The seller did not disclose it's missing?
The proper factory recoil lugs are available from Western Gun Parts and Numrich, as well as a few others, online.
I personally wouldn't be putting any more cash into that rifle, if its been put into a different stock from its original.
I have a very similar rifle, with the same rear sight and tapered, non stepped barrel. It was rebuilt between WWI and WWII by European companies for offshore sales.
Some of them have dual set triggers and are actually very good shooters.
The stocks, usually aren't cut down military types and often have Schnabel fore end tips.
Your stock appears to be a military stock that was cut down for sporting purposes. I can see it happening. The commercial stocks had very thin wrists and the inletting was often sloppy as well, without the cross bolt. This lead to the wrists cracking and breaking.
BSA, Mauser variants often had similar issues, if they weren't glass bedded. They tried to get away cheap, by leaving out the cross bolt and installing a tapered wood dowel through the stock, right in front of the mag well. When the glue dries out, the dowel loses its grip and might even fall out.
This doesn't mean your stock isn't useable for your purposes. All you need to do is a bedding job. Lots of different but appropriate materials available to do the job for under $20.
That little rifle in your pics is old school, before scopes were cheap and readily available. Sort of the Rem 783 or low end Savage/Mossberg of its period. Just like the other rifles I mentioned, that rifle is very serviceable and will do everything you need it to do, within your shooting limitations, with open sights. It's hardly mentioned anymore but back in the sixties, when scopes started appearing on more hunting rifles, comparisons were made, utilizing proven skilled shooters on rifles with both types of sights.

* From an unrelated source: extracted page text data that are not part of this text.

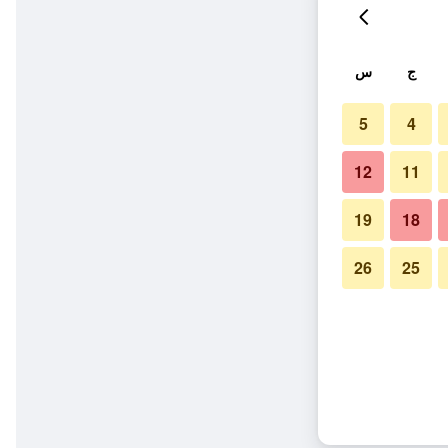
ج
س
5
4
12
11
19
18
26
25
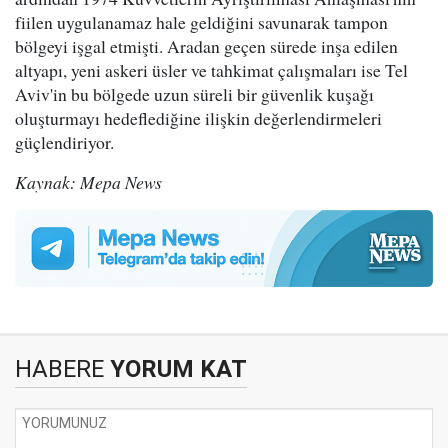
fiilen uygulanamaz hale geldiğini savunarak tampon
bölgeyi işgal etmişti. Aradan geçen sürede inşa edilen
altyapı, yeni askeri üsler ve tahkimat çalışmaları ise Tel
Aviv'in bu bölgede uzun süreli bir güvenlik kuşağı
oluşturmayı hedeflediğine ilişkin değerlendirmeleri
güçlendiriyor.
Kaynak: Mepa News
HABERE
YORUM KAT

It was established that the naked eye, looking over iron sights was just as accurate, out to appx 150 yards as a scoped rifle. Diopter type sights were equal out to and past 200 yards.
Here's the conundrum. Can you afford to get the rifle's receiver properly drilled and tapped, purchase and mount bases, rings and a scope that will stand up to the generated recoil? Is it worth the extra expense to you?
Commercial sporter stocks for 98 type receivers, often show up at gun shows and on EE exchanges on this site and others. There are all sorts of polymer stocks available for them as well as laminated. Depending on your budget again.
Your rifle could quite easily become a very decent sporting rifle.